While Furry Girl’s criticisms of Young are apparently out of step with the rest of the kink community, they’re quite typical of mainstream anti-breastfeeding views. There is something peculiar about the way breastfeeding is seen as exhibitionism, when really, it is simply feeding a baby. It says something about the way we objectify women and about how women can’t just ‘be’, they’re always on display. It seems to be particularly troubling for those uncomfortable with breastfeeding to see a celebrity breastfeeding, someone for whom the private is so readily collapsed into the public. While it is true that Young is deliberately making her breastfeeding experience public, she isn’t exactly being ‘showy’ about it. Young’s porn and art audiences may overlap but this is not a sex show. If anything, the whole exhibition sounds achingly sincere.

I don’t know what Young’s fans see when they look at her breastfeeding photograph, but I can tell you what I see. I see vulnerability in that photograph, not a ‘Marilyn Monroe sex goddess’ vulnerability but the vulnerability of mother-shock, raw and fragile and calling upon all your reserves. I see pride, too, in her decision to pose breastfeeding. Pride in mastering a new skill and pride in her first baby. And I can’t help but relate to the excitement and creativity she is experiencing in exploring her new identity as a mother – after all, I started a blog as an outlet for my thoughts. It breaks my heart to think how exposed Young, still such a new mother, must now be feeling about all of this.

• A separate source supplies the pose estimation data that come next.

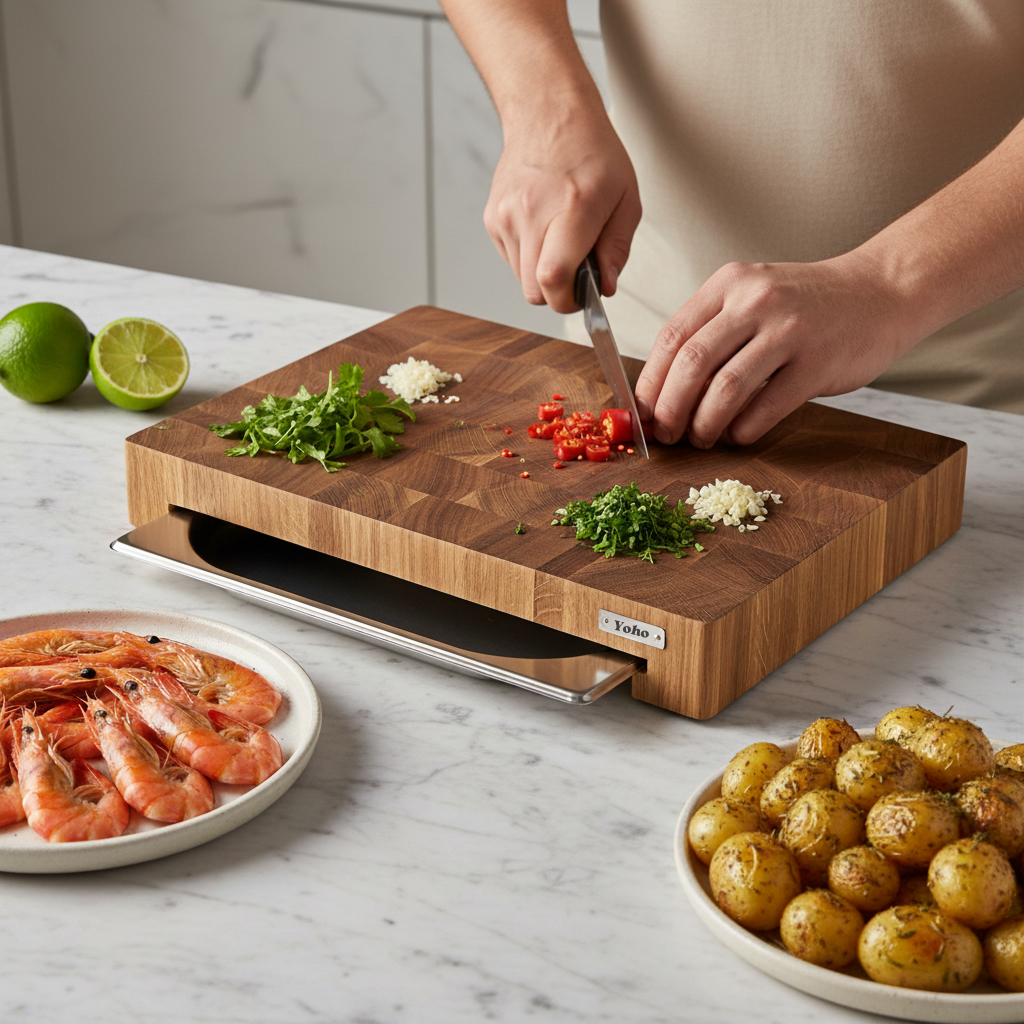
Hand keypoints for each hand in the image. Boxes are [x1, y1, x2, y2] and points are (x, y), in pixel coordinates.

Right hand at [484, 110, 640, 312]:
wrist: (549, 114)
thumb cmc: (592, 153)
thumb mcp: (626, 198)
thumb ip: (617, 248)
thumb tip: (605, 287)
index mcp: (571, 207)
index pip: (554, 278)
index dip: (568, 301)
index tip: (583, 295)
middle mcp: (532, 212)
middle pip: (533, 290)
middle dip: (557, 293)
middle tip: (576, 273)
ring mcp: (506, 215)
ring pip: (521, 279)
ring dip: (542, 274)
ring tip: (560, 241)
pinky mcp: (492, 217)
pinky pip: (511, 259)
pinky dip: (529, 256)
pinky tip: (542, 229)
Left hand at [634, 255, 923, 447]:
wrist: (882, 290)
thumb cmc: (808, 303)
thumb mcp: (752, 296)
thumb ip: (712, 331)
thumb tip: (665, 389)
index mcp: (729, 284)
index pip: (671, 336)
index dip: (650, 382)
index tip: (641, 412)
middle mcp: (755, 301)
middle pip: (691, 363)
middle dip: (669, 409)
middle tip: (665, 434)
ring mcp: (789, 330)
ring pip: (725, 388)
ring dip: (704, 424)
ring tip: (700, 438)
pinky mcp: (817, 363)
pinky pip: (766, 407)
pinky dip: (743, 430)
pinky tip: (738, 435)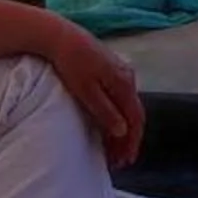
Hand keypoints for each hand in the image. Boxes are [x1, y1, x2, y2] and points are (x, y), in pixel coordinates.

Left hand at [38, 16, 146, 168]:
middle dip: (127, 140)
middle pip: (133, 114)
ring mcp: (120, 72)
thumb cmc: (72, 64)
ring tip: (111, 149)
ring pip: (126, 107)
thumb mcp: (87, 92)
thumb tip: (123, 131)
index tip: (126, 160)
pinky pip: (119, 99)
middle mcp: (128, 77)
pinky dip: (116, 116)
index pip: (136, 119)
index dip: (132, 142)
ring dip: (121, 129)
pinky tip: (107, 126)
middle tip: (118, 161)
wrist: (61, 36)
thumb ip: (105, 112)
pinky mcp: (110, 70)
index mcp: (125, 83)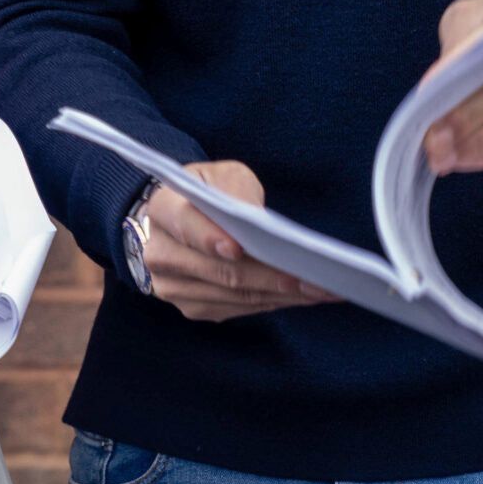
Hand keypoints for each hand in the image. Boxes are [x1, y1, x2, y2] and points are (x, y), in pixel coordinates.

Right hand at [140, 162, 340, 322]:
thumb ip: (236, 189)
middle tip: (314, 278)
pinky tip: (302, 296)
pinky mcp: (193, 308)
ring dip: (281, 295)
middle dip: (270, 275)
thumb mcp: (223, 174)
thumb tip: (256, 219)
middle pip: (219, 271)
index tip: (239, 249)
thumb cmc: (209, 191)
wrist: (183, 219)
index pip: (185, 224)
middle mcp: (160, 254)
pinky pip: (238, 309)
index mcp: (163, 209)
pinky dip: (273, 303)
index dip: (210, 238)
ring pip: (233, 295)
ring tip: (322, 290)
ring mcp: (173, 288)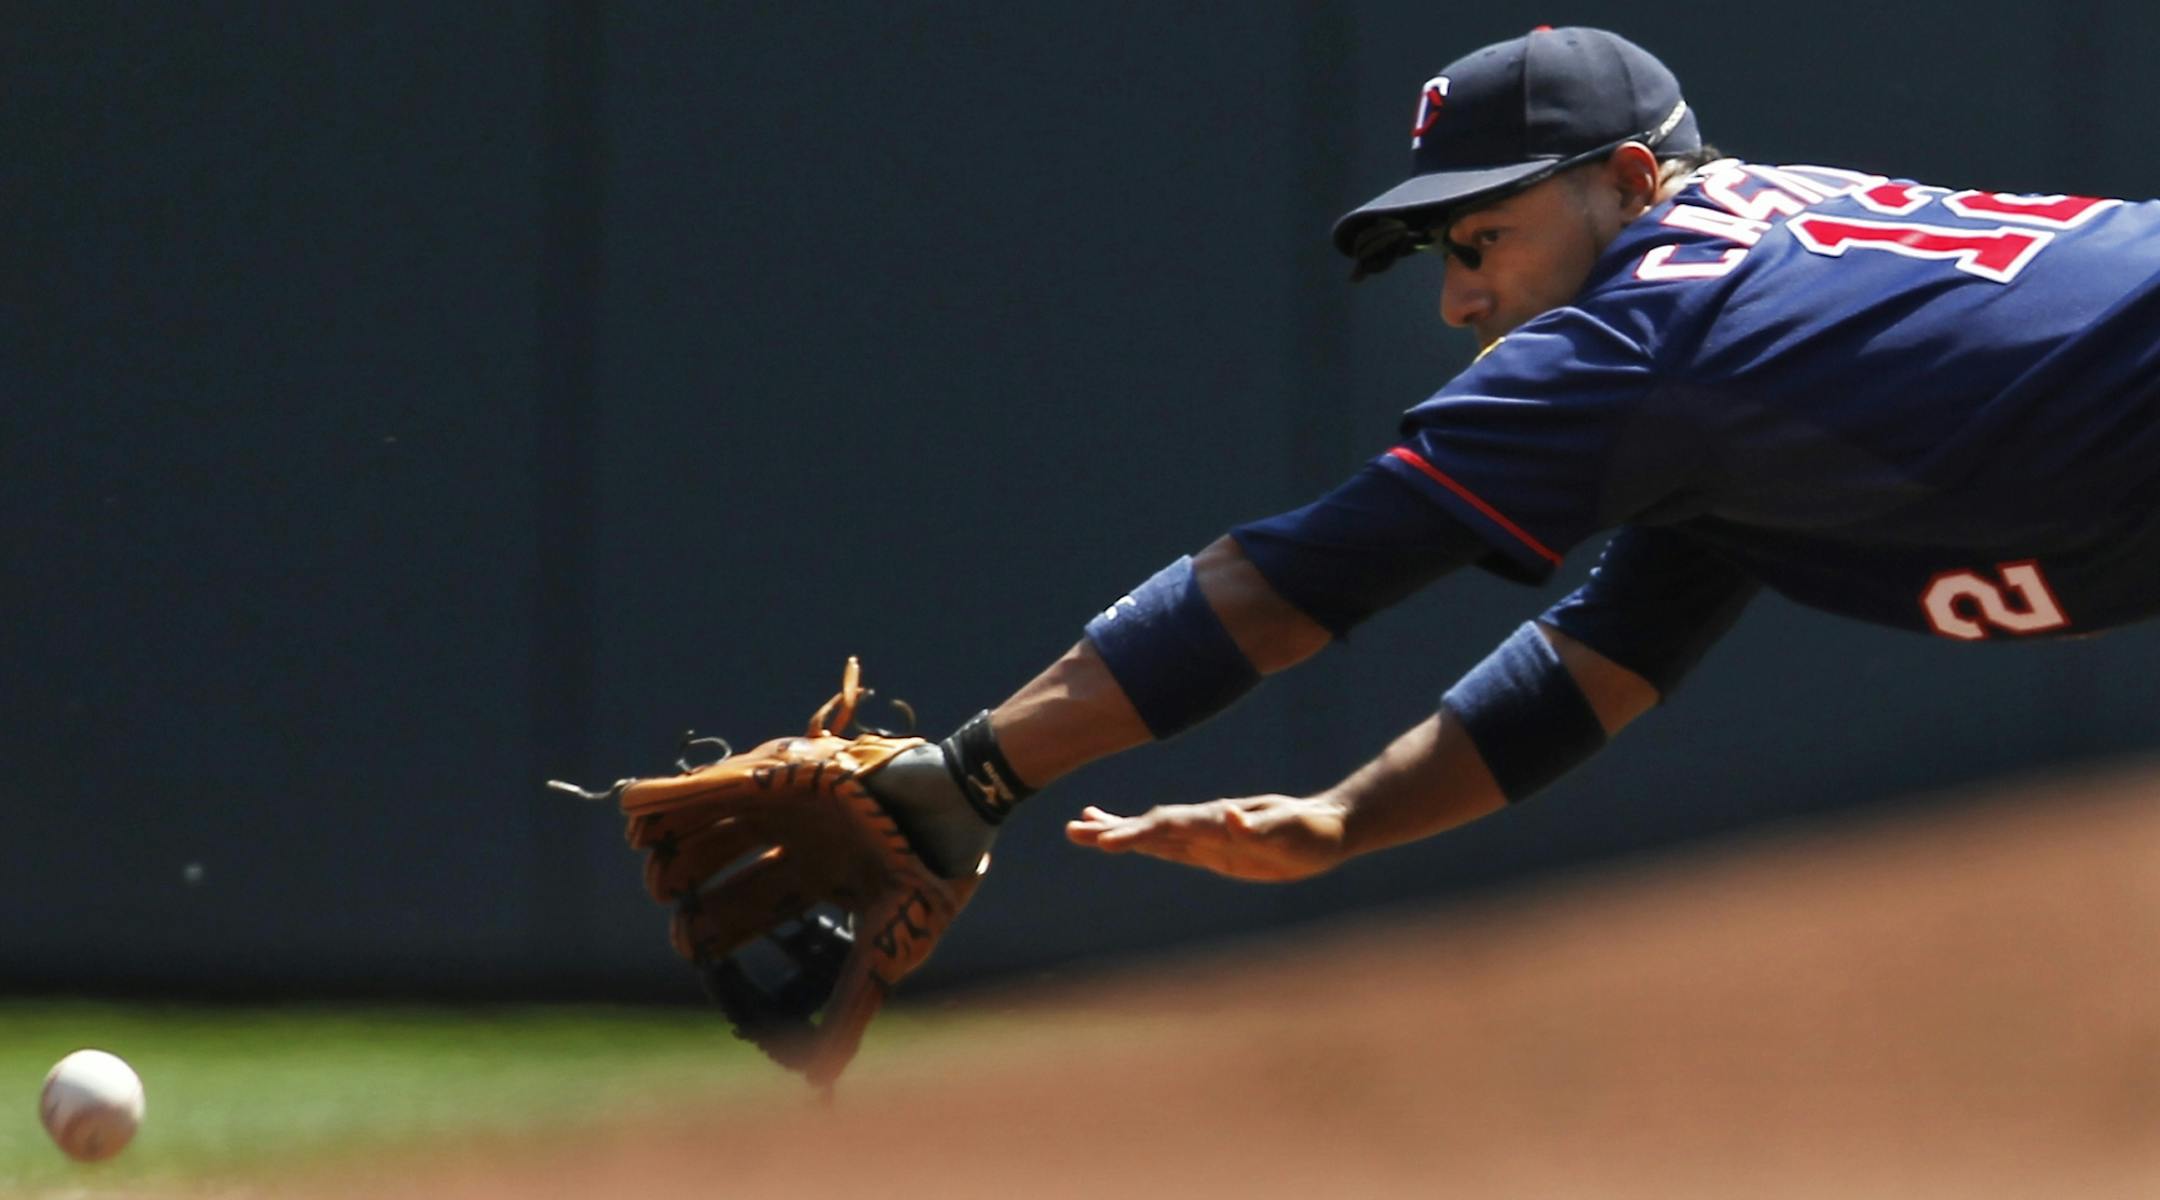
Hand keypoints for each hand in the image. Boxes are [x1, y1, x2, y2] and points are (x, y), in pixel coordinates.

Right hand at [1064, 794, 1348, 881]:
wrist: (1327, 827)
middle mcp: (1205, 824)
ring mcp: (1205, 836)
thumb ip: (1259, 825)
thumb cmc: (1311, 830)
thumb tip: (1231, 816)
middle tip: (1071, 831)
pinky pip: (1168, 846)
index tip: (1104, 838)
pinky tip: (1121, 836)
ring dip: (1117, 831)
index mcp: (1217, 820)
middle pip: (1150, 826)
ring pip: (1152, 834)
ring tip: (1079, 828)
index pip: (1168, 825)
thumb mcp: (1289, 829)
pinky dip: (1142, 840)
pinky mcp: (1210, 850)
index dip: (1135, 831)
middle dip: (1112, 829)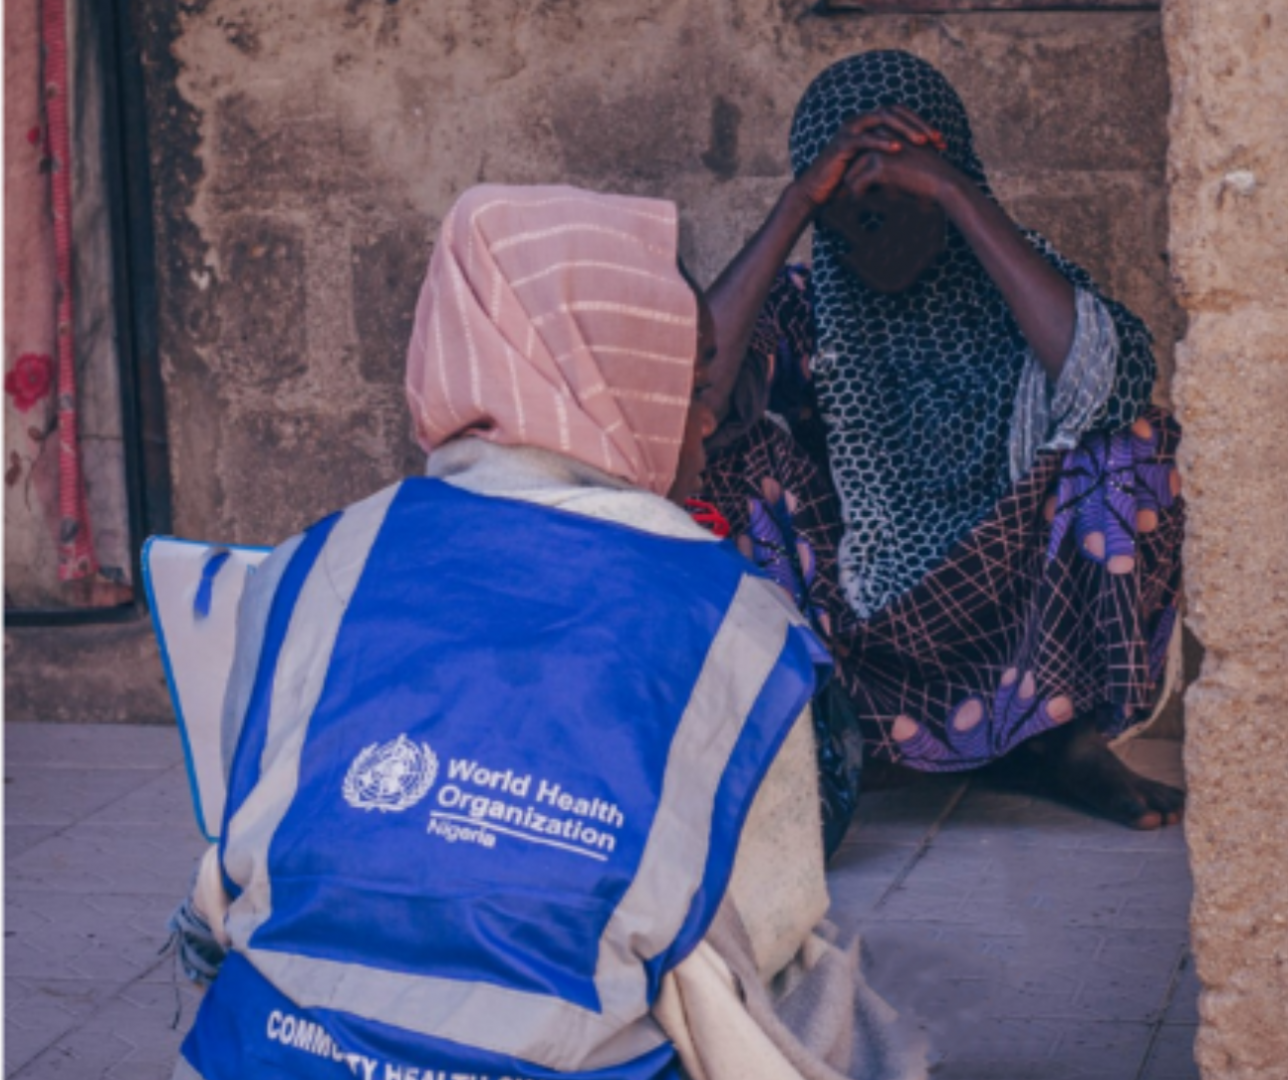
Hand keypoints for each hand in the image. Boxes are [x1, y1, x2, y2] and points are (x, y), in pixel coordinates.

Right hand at [791, 107, 944, 209]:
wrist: (818, 193)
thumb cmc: (847, 183)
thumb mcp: (875, 168)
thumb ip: (893, 160)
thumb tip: (923, 164)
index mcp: (870, 124)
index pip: (902, 115)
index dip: (923, 125)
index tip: (941, 142)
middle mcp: (861, 121)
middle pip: (895, 112)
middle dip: (919, 125)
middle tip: (937, 139)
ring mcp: (850, 130)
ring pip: (882, 120)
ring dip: (905, 129)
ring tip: (922, 142)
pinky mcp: (842, 144)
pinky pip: (865, 138)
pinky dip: (882, 142)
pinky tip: (898, 149)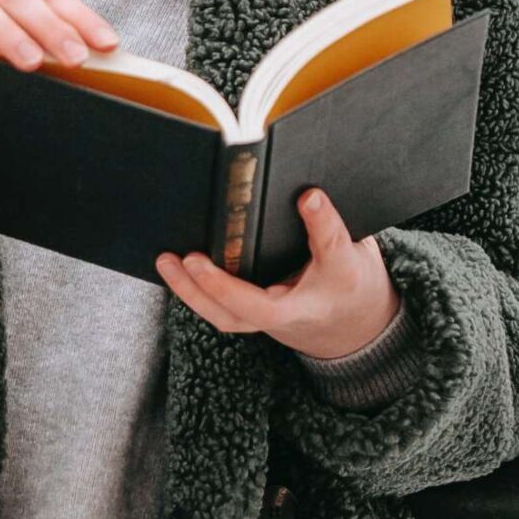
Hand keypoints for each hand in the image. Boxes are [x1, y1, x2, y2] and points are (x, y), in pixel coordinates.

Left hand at [157, 187, 402, 359]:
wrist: (352, 323)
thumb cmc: (349, 286)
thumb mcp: (350, 258)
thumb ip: (329, 230)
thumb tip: (309, 195)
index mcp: (302, 308)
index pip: (283, 290)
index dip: (291, 247)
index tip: (303, 200)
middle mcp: (276, 320)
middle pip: (235, 314)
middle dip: (207, 288)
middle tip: (185, 257)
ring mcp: (258, 320)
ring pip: (219, 314)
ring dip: (189, 290)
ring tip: (166, 260)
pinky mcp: (247, 312)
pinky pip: (216, 306)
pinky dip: (194, 289)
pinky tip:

There is something else worth considering about Furry Girl’s criticisms of Young, and that is the way in which she can’t distinguish between mothers and mothering. Yes, Young’s daughter can’t give permission for being included in her mother’s artwork, neither can mine give permission for my writing. But who owns Young’s experience of motherhood? Who own’s mine? Where do Young’s and my experiences of early motherhood and our desire to explore these all-consuming aspects of our lives end, and our children’s ownership of them begin? Can Young, who describes her devotion to her baby daughter so lovingly, not be trusted to know? Does being sexual as women (or even sexually objectified unintentionally) spill dangerously over into our responsibilities as mothers? Does it prevent us from good mothering? Because incidentally, I also attract readers here from time to time looking for something apart from feminist discussion, who are instead seeking ‘sexy breastfeeding’ stories and images. (And what a crushing bore they must find it all, once here).

There are boundaries, of course, but they need not impose the complete separation of mother from self.

(Cross-posted at Hoyden About Town).